[Start of Attachment]

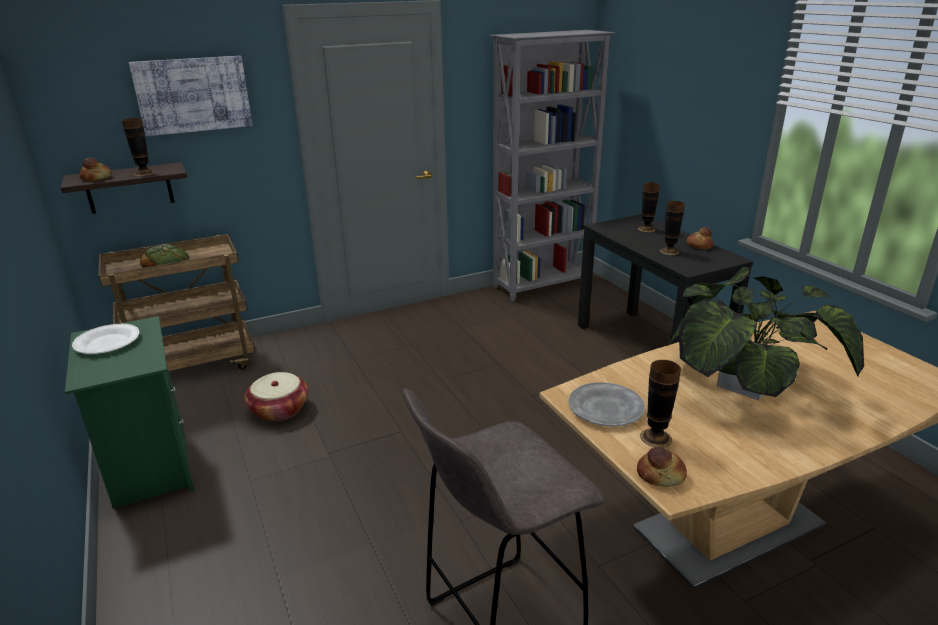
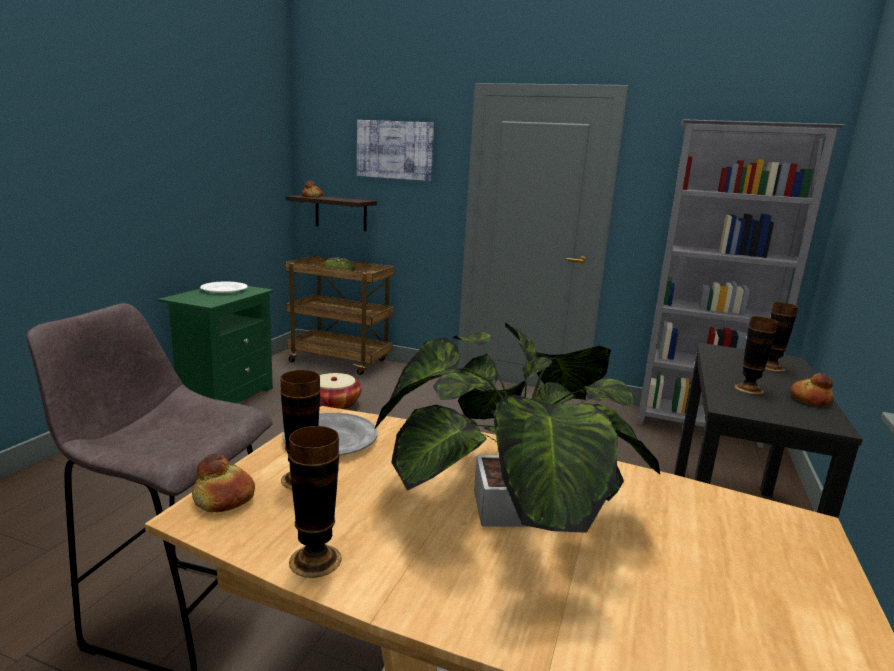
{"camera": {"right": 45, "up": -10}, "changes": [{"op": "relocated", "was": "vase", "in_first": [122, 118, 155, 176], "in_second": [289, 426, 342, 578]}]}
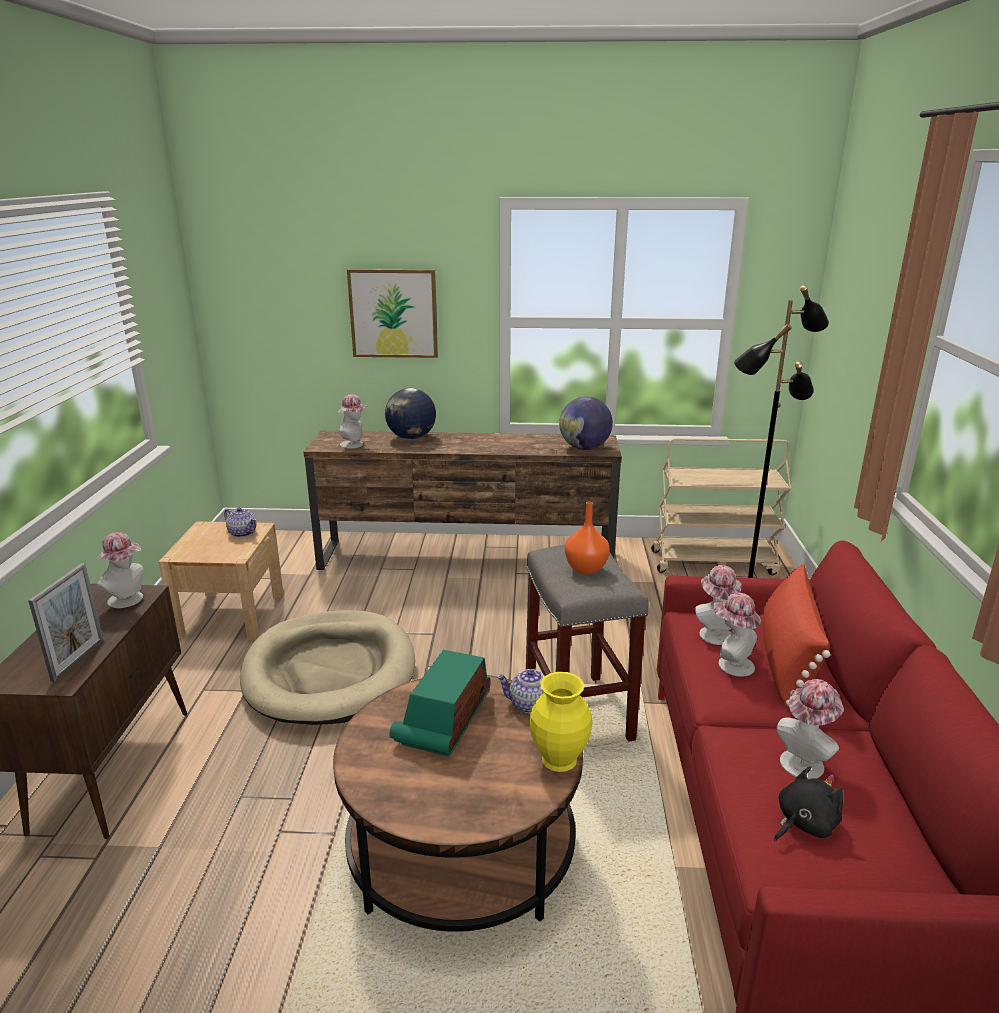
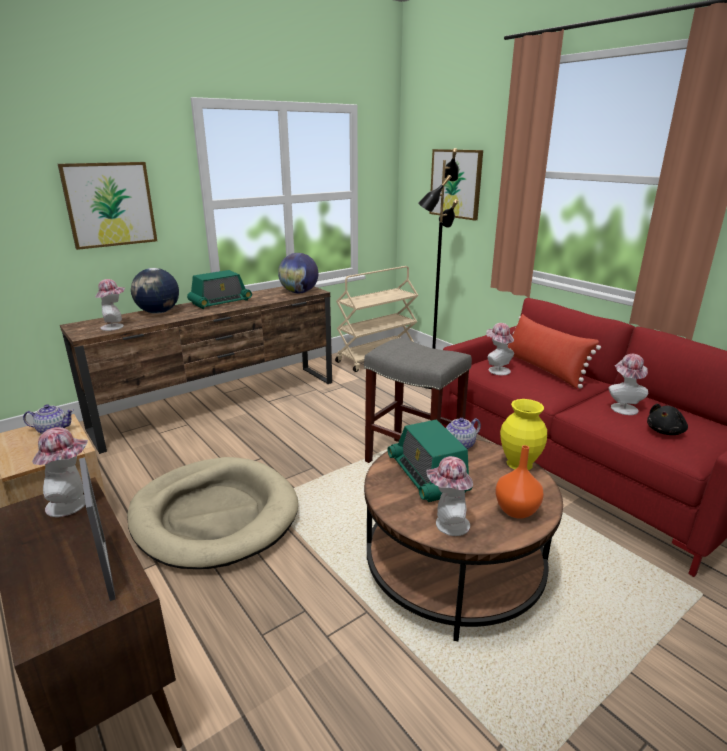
{"camera": {"right": -40, "up": 0}, "changes": [{"op": "relocated", "was": "orange vase", "in_first": [565, 502, 610, 574], "in_second": [495, 445, 544, 519]}, {"op": "relocated", "was": "hat", "in_first": [714, 593, 761, 677], "in_second": [427, 456, 473, 536]}, {"op": "spun", "was": "black plush toy", "in_first": [774, 766, 843, 841], "in_second": [647, 404, 688, 435], "clockwise": -150}, {"op": "appeared", "now": "radio", "in_second": [187, 270, 252, 309]}, {"op": "appeared", "now": "picture", "in_second": [429, 149, 483, 221]}]}
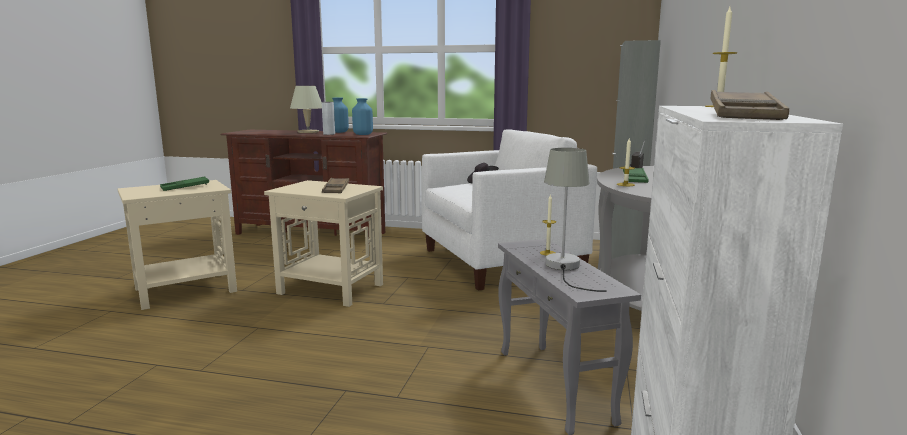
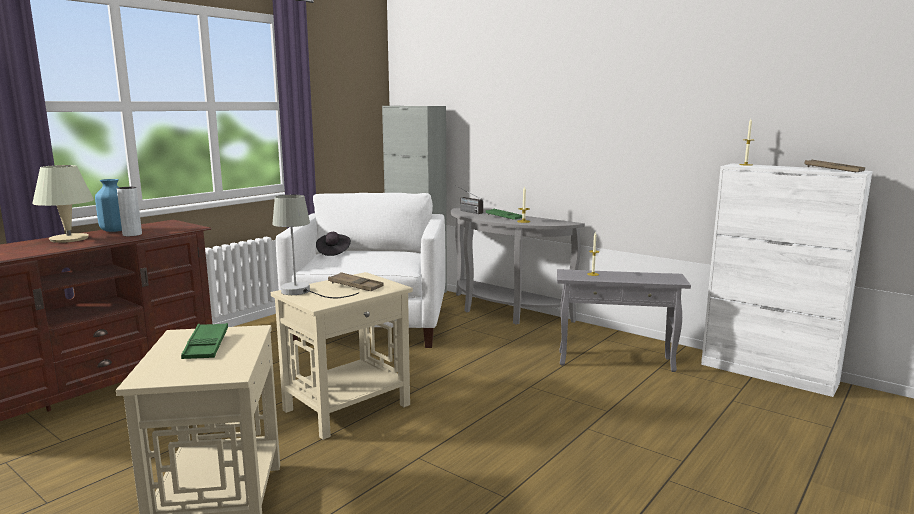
{"camera": {"right": -65, "up": 0}, "changes": [{"op": "missing", "was": "blue vase", "in_first": [352, 98, 373, 135]}, {"op": "relocated", "was": "grey table lamp", "in_first": [544, 148, 607, 292], "in_second": [272, 195, 359, 298]}]}
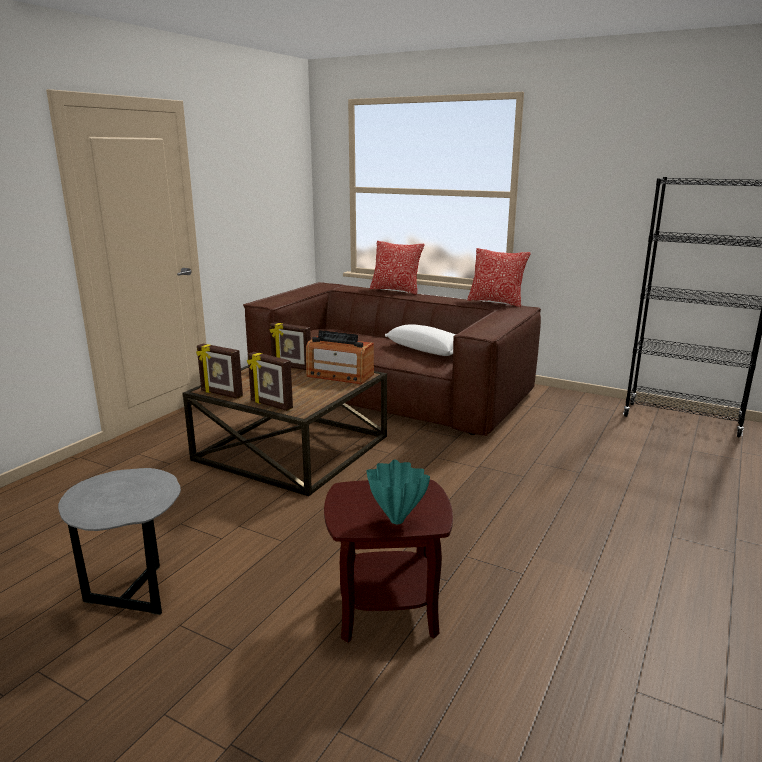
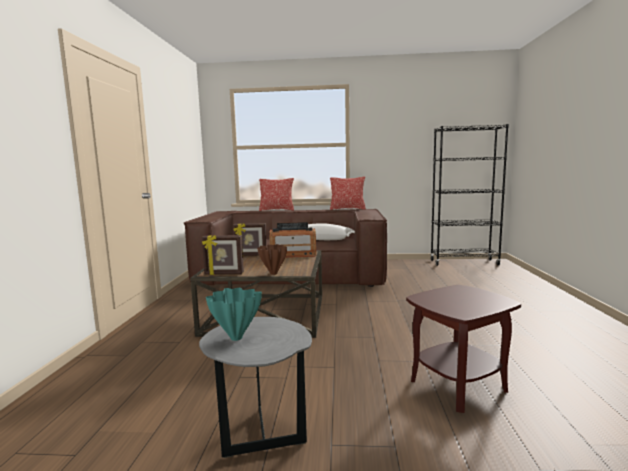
{"camera": {"right": -25, "up": -10}, "changes": [{"op": "exchanged", "was": "picture frame", "now": "brown vase", "in_first": [247, 352, 293, 411], "in_second": [257, 244, 287, 275]}, {"op": "relocated", "was": "turquoise vase", "in_first": [366, 459, 430, 524], "in_second": [206, 288, 262, 341]}]}
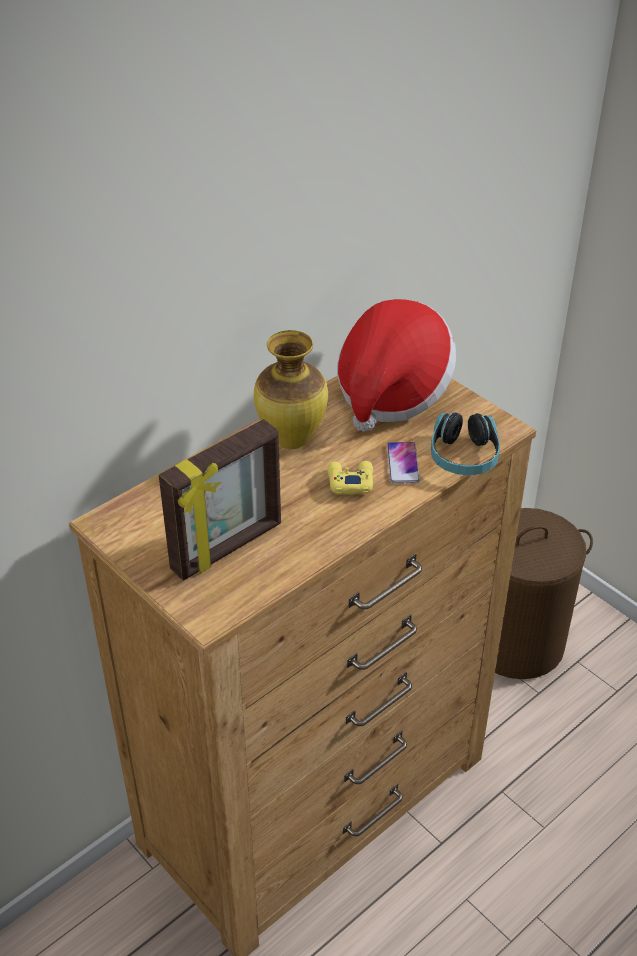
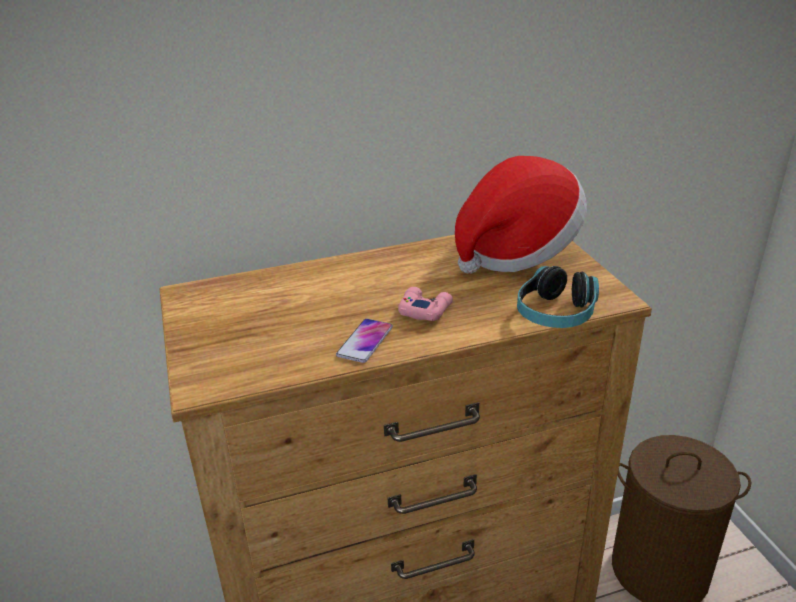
{"camera": {"right": 25, "up": -10}, "changes": [{"op": "missing", "was": "picture frame", "in_first": [159, 419, 281, 581]}, {"op": "missing", "was": "vase", "in_first": [254, 330, 328, 449]}, {"op": "colour", "was": "yellow game controller", "now": "pink game controller", "in_first": [328, 461, 373, 495], "in_second": [398, 287, 453, 321]}, {"op": "relocated", "was": "phone", "in_first": [387, 442, 420, 483], "in_second": [336, 319, 393, 363]}]}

[End of Attachment]

◆ **Task instructions**:
Where a picture appears in the material above, skip it, and print the rest exactly.

◆ **Your response**:
{"camera": {"right": 45, "up": -10}, "changes": [{"op": "relocated", "was": "vase", "in_first": [122, 118, 155, 176], "in_second": [289, 426, 342, 578]}]}
{"camera": {"right": -40, "up": 0}, "changes": [{"op": "relocated", "was": "orange vase", "in_first": [565, 502, 610, 574], "in_second": [495, 445, 544, 519]}, {"op": "relocated", "was": "hat", "in_first": [714, 593, 761, 677], "in_second": [427, 456, 473, 536]}, {"op": "spun", "was": "black plush toy", "in_first": [774, 766, 843, 841], "in_second": [647, 404, 688, 435], "clockwise": -150}, {"op": "appeared", "now": "radio", "in_second": [187, 270, 252, 309]}, {"op": "appeared", "now": "picture", "in_second": [429, 149, 483, 221]}]}
{"camera": {"right": -65, "up": 0}, "changes": [{"op": "missing", "was": "blue vase", "in_first": [352, 98, 373, 135]}, {"op": "relocated", "was": "grey table lamp", "in_first": [544, 148, 607, 292], "in_second": [272, 195, 359, 298]}]}
{"camera": {"right": -25, "up": -10}, "changes": [{"op": "exchanged", "was": "picture frame", "now": "brown vase", "in_first": [247, 352, 293, 411], "in_second": [257, 244, 287, 275]}, {"op": "relocated", "was": "turquoise vase", "in_first": [366, 459, 430, 524], "in_second": [206, 288, 262, 341]}]}
{"camera": {"right": 25, "up": -10}, "changes": [{"op": "missing", "was": "picture frame", "in_first": [159, 419, 281, 581]}, {"op": "missing", "was": "vase", "in_first": [254, 330, 328, 449]}, {"op": "colour", "was": "yellow game controller", "now": "pink game controller", "in_first": [328, 461, 373, 495], "in_second": [398, 287, 453, 321]}, {"op": "relocated", "was": "phone", "in_first": [387, 442, 420, 483], "in_second": [336, 319, 393, 363]}]}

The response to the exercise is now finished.